The Voyageurs Cup () is the domestic trophy for professional soccer in Canada, awarded to the best men's and women's clubs in the country. 

The Cup was conceived and commissioned by fans of the Canada men's national team, the Voyageurs, in 2002. From 2002 to 2007, the cup was awarded annually to the Canadian team finishing with the best record in the USL First Division, from regular-season matches against other Canadian teams in the league. Since 2008, the trophy has been presented to the winner of the Canadian Championship, which also awards Canada's berth in the CONCACAF Champions League. Montreal Impact won the first seven trophies while Toronto FC took the next four. The current men's cup holder is Vancouver Whitecaps FC, after winning the 2022 Canadian Championship.

History
The Voyageurs Cup was first conceived in March 2002 by fans of the Canada men's national team, known as the Voyageurs, following Canada's surprise success at the 2000 Gold Cup. After years of being promised a domestic Canadian cup by the Canadian Soccer Association (CSA), the Voyageurs took it upon themselves to commission a national trophy using member donations.
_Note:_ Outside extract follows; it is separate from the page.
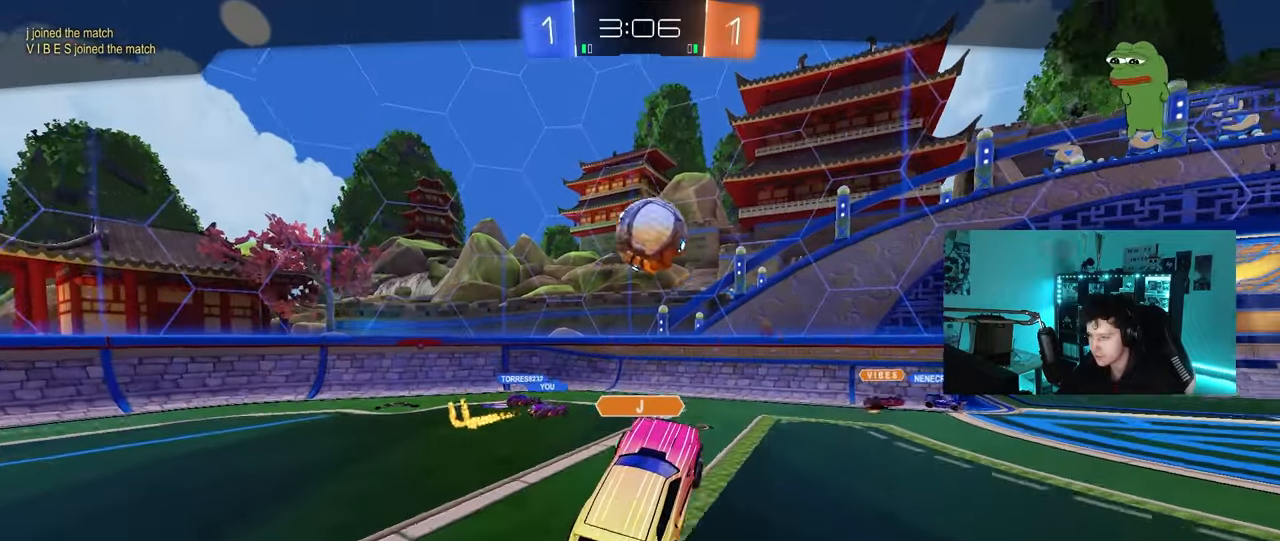
{"keys": [], "mouse": ["right"], "mouse_move": "still", "events": [[100, "mouse_right", "up"], [200, "mouse_right", "down"], [383, "mouse_right", "up"], [483, "mouse_right", "down"]]}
Veteran Voyageurs member and chief fundraiser since the group's founding in 1996, Dwayne Cole, solicited donations on the Voyageurs internet forum, resulting in $3,500-$4,000 donated. The money was used to commission the trophy, 

The group agreed to award the cup to whichever of the four Canadian clubs in the USL A-League – the Montreal Impact, Vancouver Whitecaps, Toronto Lynx and Calgary Storm – collected the most points against each other during the regular USL season.

Prior to the establishment of the Canadian Premier League, the cup had been contested by the Montreal Impact, Toronto Lynx, the USL and MLS incarnations of the Vancouver Whitecaps, Calgary Storm (later renamed Calgary Mustangs), Edmonton Aviators, Toronto FC, FC Edmonton and Ottawa Fury FC, along with the League1 Ontario and Première Ligue de soccer du Québec champions.

When the CPL launched, its teams were added into the draw, to expand the clubs to include Pacific FC, Cavalry FC, Valour FC, York9 FC, Forge FC and HFX Wanderers. 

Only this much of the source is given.